Where to even begin exploring all the architectural treasures Brussels holds? As you walk around town, it quickly becomes clear that the capital of Art Nouveau has much more than just Victor Horta mansions to brag about. Here is an introduction to Brussels’ architectural highlights, divided up into five styles.
It was Gustave Strauven – mentored by Horta and assistant to the creation of Hôtel van Eetvelde – who took over the Art Nouveau baton from the Modernist pioneer. His splashy Maison Saint-Cyr on Ambiorix Square reveals an unequalled commitment to wrought iron embellishments and an overall flamboyant aesthetic.
Saved by the grace of two Art Nouveau-loving owners, the former home of artist couple Paul and Caroline Cauchie is now open to the public every first weekend of the month. Most striking, however, is its façade, embellished by Paul Cauchie in the sgraffito wall paintings for which he would become known. One of the golden murals bears the words “Par nous, pour nous”, or “By us, for us”, indicating the duo’s loving decoration of their own living space.
The Musical Instrument Museum atop the Mont des Arts is one of the greatest examples of Modernism in Brussels, yet it wasn’t designed by Horta as many tourists mistakingly assume. This particular beauty is from the hand of Paul Saintenoy, who originally designed it to house the Old England department store, as the name engravings still indicate. The façade is defined by a plethora of glass, finished with wrought iron rails of plant motifs and a unique cast-iron turret.
So many Horta gems, so little time. The European capital is dotted with buildings from Belgium’s own architecture revolutionary and Art Nouveau’s leading light, Victor Horta. In case of limited time, the four townhouses selected by UNESCO to be on their World Heritage List are a good place to start. Atelier Horta, Hôtel Tassel, Hôtel Solvay and Hôtel van Eetvelde are all revolutionary in their use of industrial materials like steel and glass, wrought-iron features, meticulous wood panelling, and sunbathed living spaces.
A steamboat-shaped building rising up beside Ixelles’ most famous square and looking out over its pond, the Flagey is a fine example of Art Deco craftsmanship. Besides designing its monumental look, Joseph Diongre created studios with world-class acoustics for the former national radio and television institute.
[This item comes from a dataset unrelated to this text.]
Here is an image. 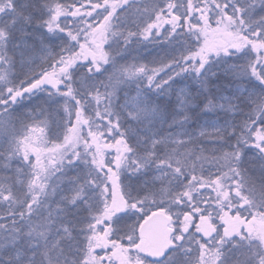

This huge edifice on the Koekelberg hill is the largest Art Deco building in the world and one of the largest basilicas. For decades, it seemed as if the ambitious masterpiece would never be completed, with construction detained by two World Wars and a persistent lack of funds. Now Albert Van Huffel’s Art Deco place of worship dominates Brussels’ western skyline with its green copper dome.
The L’Archiduc bar has known many lives. From a discreet rendez-vous place for businessmen and their lovers, to jazz temples frequented by the likes of Miles Davis, it’s easy to see why the Art Deco establishment continues to exercise such a gravitational pull. A buzzer and cast-iron door will let you enter an atmospheric setting complete with original wooden benches, rosewood bar and art gallery, all elegantly combined by F Van Ruyskensvelde.
Rebuilt after being gutted by fire, Brussels’ spacious Royal Square exudes Neoclassical grandeur to the fullest. The symmetrical building blocks that surround it and its central Godfrey of Bouillon statue include the Magritte Museum in the splendidly renovated Altenloh Hotel, the Saint Jacques-sur-Coudenberg Church, and the Royal Museums of Fine Arts.
When it comes to Gothic hallmarks, there’s no beating Brussels’ Town Hall and its façade bedecked by an army of statues. Built in the 15th century, it was restored in neo-Gothic style during the 19th century and features a 96-metre-high (315-foot-high) tower with a sculpture of the archangel Michael. Inside, the surroundings are no less ravishing. There is a mixture of styles from different eras due to the retention of the sumptuous Louis XIV rooms, but the wedding and Gothic rooms are purely neo-Gothic.
Brabantine Gothic architecture reached its apex with the completion of St Michael and St Gudula’s on top of the Treurenberg hill in the 16th century. The inside of the Cathedral – now the setting for royal weddings, funerals and Sunday carillon concerts – has been kept remarkably sober for a Gothic edifice. The eye is free to wander along the magnificent vaulted ceiling and enormous stained-glass depictions of biblical scenes.
A 19th-century flâneur’s ultimate dream, the Galeries Royales Saint-Hubert is 200 metres (656 feet) of strolling past luxurious shop displays. One of the first of its kind, the popularity of young architect Jean-Pierre Cluysenaar’s glazed arcade spoke volumes about the urban experience the modern city dweller longed – and still longs – for. The multi-purpose, Italian-style space incorporates everything from high-end boutiques to restaurants and a cinema.